**Passage given:**

We prefer a more natural and simple approach to playing, and one that will inspire your children to use their imaginations (and be less painful on your finances!).

Here are our top toys for playing outside.


  • A scooter, balance bike or pushbike. Not everyone has an enormous back yard, but you can always go to the local park if your own space is limited. Even a trip down the road on a scooter will go down well. Your child will learn to develop their balance and coordination if they have a ‘vehicle’ of their own.


  • A ball. Or preferably a variety of balls. Footballs, tennis balls, bouncy balls – a simple game of catch or kicking will help develop your child’s motor and coordination skills. If you have room you could include a space hopper in this category – okay, they’re generally plastic but they are immensely fun and brilliant again for developing coordination and balance.


  • A sand pit/water table. These don’t have to take up a lot of space, you could fit one onto a balcony or terrace if your outside room is limited. And they don’t have to be garish and plastic. You can find wooden picnic-style tables, which are handy as the lid means they double up as a table for a little meal. But the science aspect and ‘exploring how things work’ possibilities are great with sand and water play, as well as the exposure to sensory experiences for your child.


  • A skipping rope. Coordination skills come top of the list with skipping too and it’s a really fun way to encourage your children to enjoy exercise.

[Data excerpts]

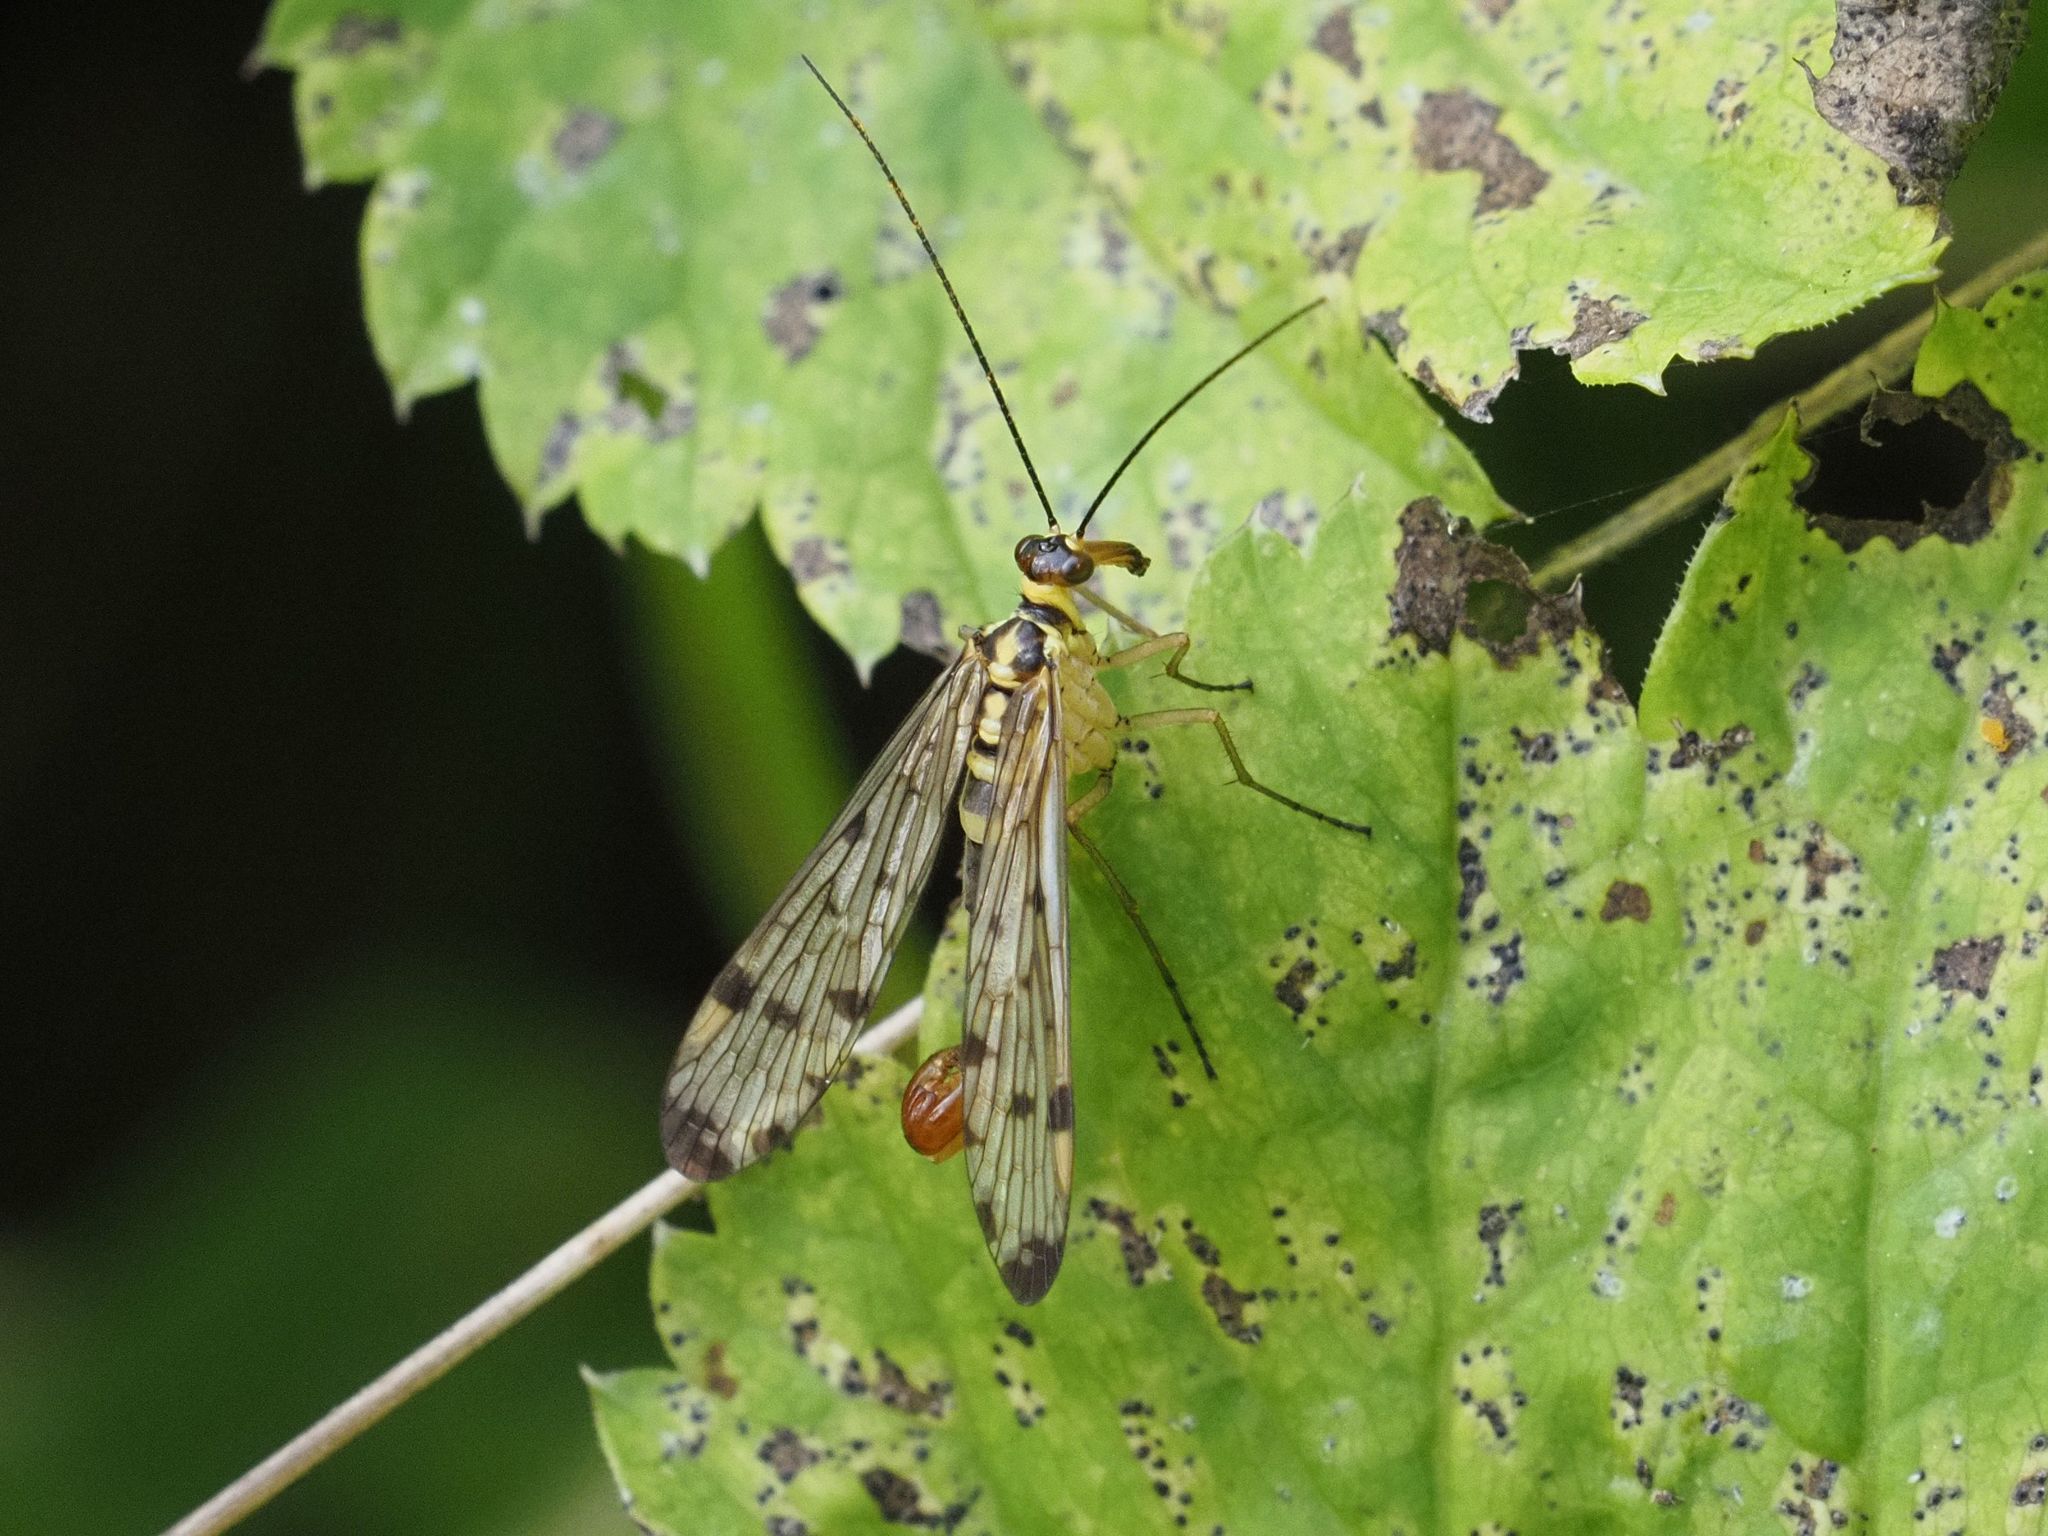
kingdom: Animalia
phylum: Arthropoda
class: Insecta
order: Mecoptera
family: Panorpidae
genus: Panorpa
* * *
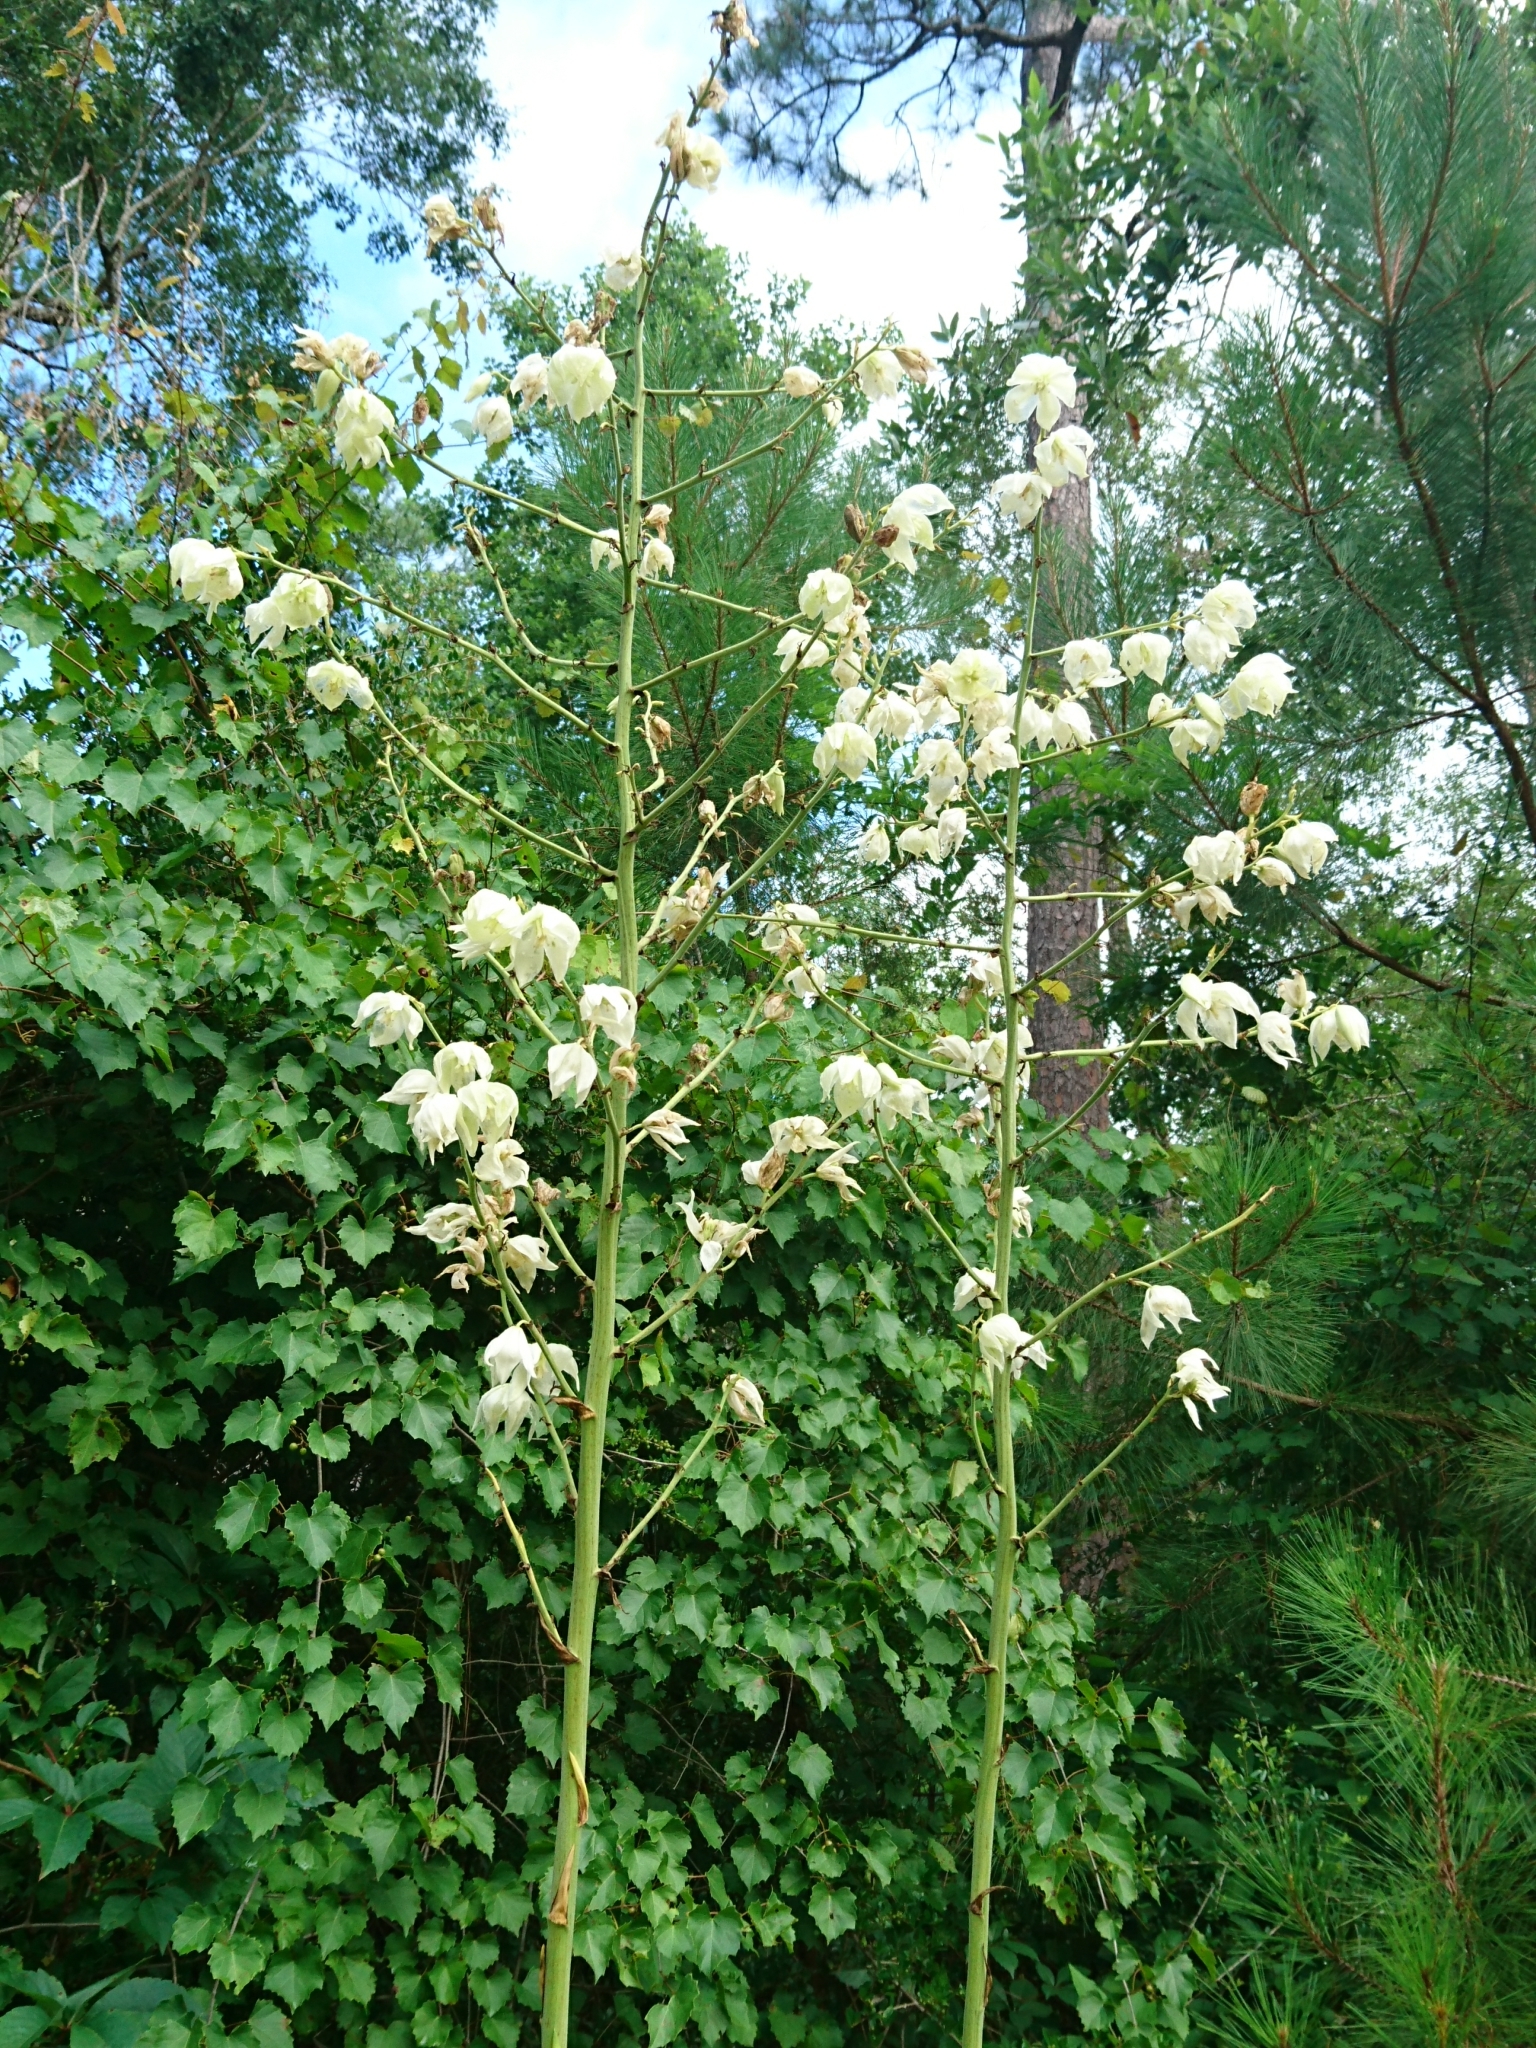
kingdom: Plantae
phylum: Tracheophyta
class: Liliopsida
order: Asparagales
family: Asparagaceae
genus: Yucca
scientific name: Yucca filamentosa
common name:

**Written problem:**
Duplicate the passage on outdoor toys for children, given above, word for word from start to finish.

**Full output:**
We prefer a more natural and simple approach to playing, and one that will inspire your children to use their imaginations (and be less painful on your finances!).

Here are our top toys for playing outside.


  • A scooter, balance bike or pushbike. Not everyone has an enormous back yard, but you can always go to the local park if your own space is limited. Even a trip down the road on a scooter will go down well. Your child will learn to develop their balance and coordination if they have a ‘vehicle’ of their own.


  • A ball. Or preferably a variety of balls. Footballs, tennis balls, bouncy balls – a simple game of catch or kicking will help develop your child’s motor and coordination skills. If you have room you could include a space hopper in this category – okay, they’re generally plastic but they are immensely fun and brilliant again for developing coordination and balance.


  • A sand pit/water table. These don’t have to take up a lot of space, you could fit one onto a balcony or terrace if your outside room is limited. And they don’t have to be garish and plastic. You can find wooden picnic-style tables, which are handy as the lid means they double up as a table for a little meal. But the science aspect and ‘exploring how things work’ possibilities are great with sand and water play, as well as the exposure to sensory experiences for your child.


  • A skipping rope. Coordination skills come top of the list with skipping too and it’s a really fun way to encourage your children to enjoy exercise.